╭─ DATASET RECORDS

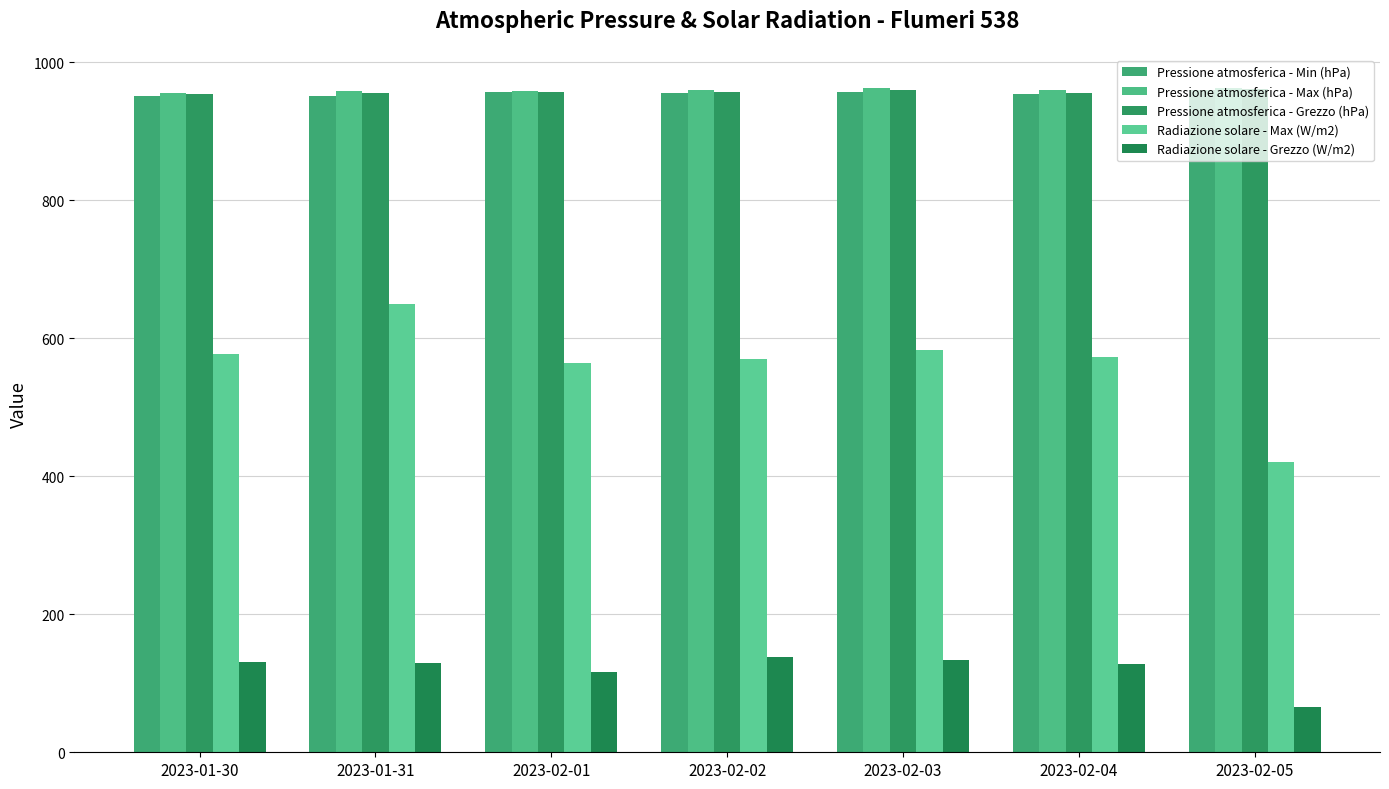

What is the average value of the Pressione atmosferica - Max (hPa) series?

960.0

╰─
╭─ DATASET RECORDS

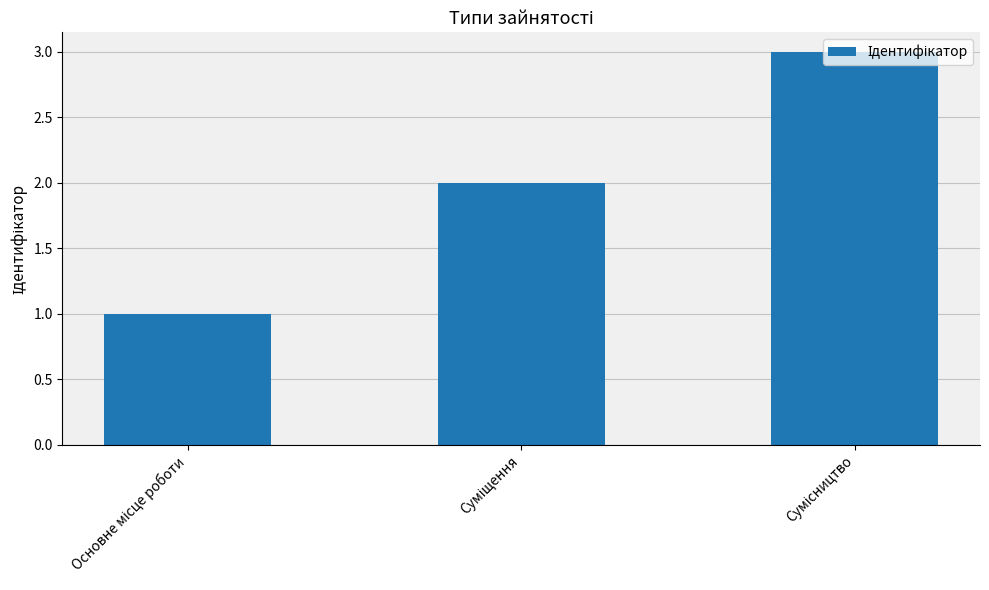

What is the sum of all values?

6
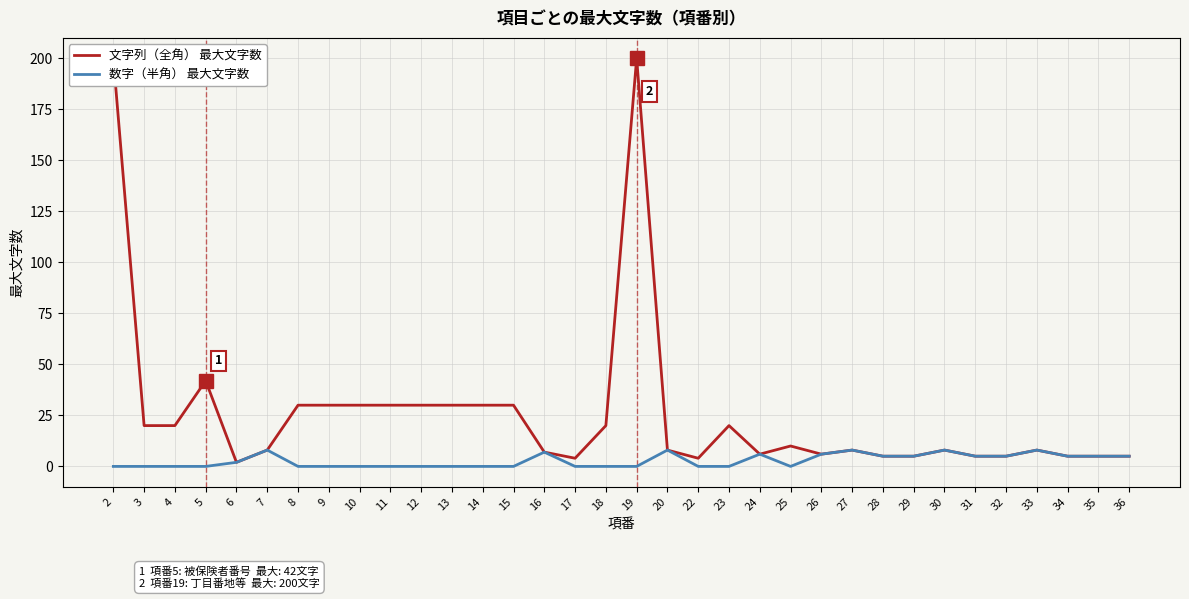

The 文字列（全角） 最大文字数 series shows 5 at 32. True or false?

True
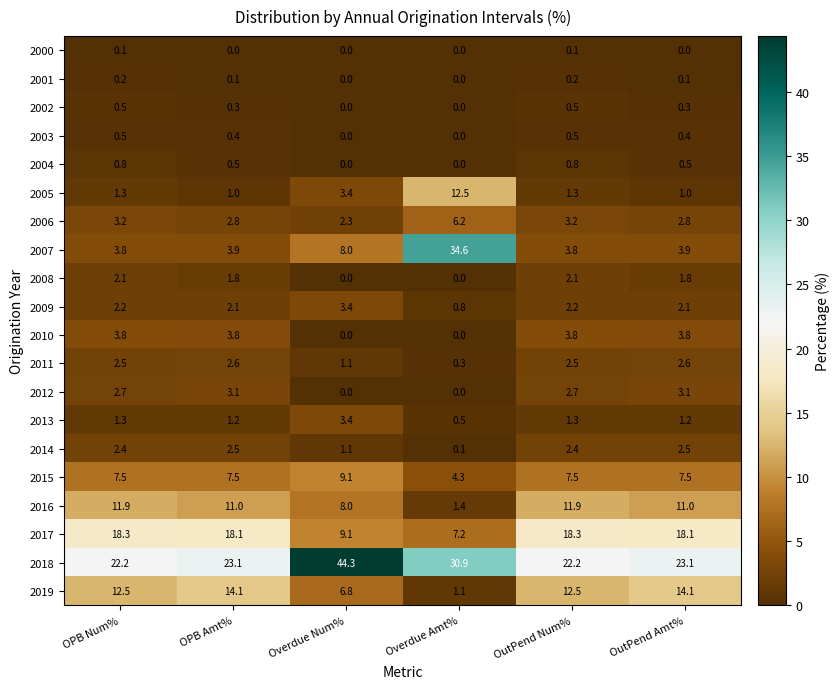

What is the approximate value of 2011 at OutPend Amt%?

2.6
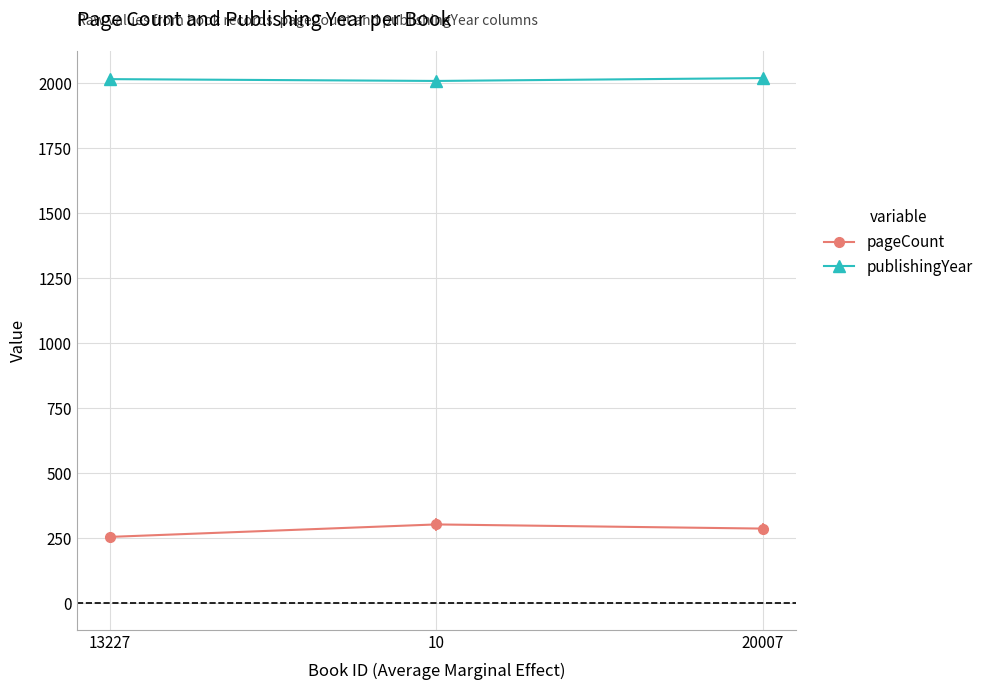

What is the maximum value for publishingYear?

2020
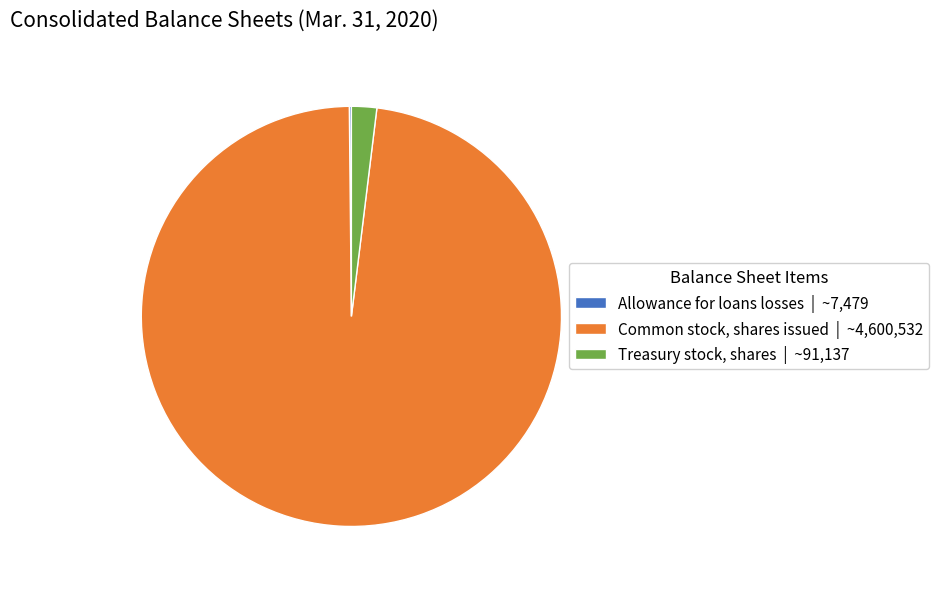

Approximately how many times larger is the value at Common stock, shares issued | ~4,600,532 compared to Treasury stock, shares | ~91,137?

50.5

╰─
╭─ DATASET RECORDS

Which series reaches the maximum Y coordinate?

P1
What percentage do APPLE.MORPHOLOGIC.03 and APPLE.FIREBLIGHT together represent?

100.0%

╰─

**YOUR INSTRUCTIONS:**
Locate every line in the entries above that contains the word "maximum", treating uppercase and lowercase as different, and copy each of those lines.

**EXPECTED ANSWER:**
What is the maximum value for publishingYear?
Which series reaches the maximum Y coordinate?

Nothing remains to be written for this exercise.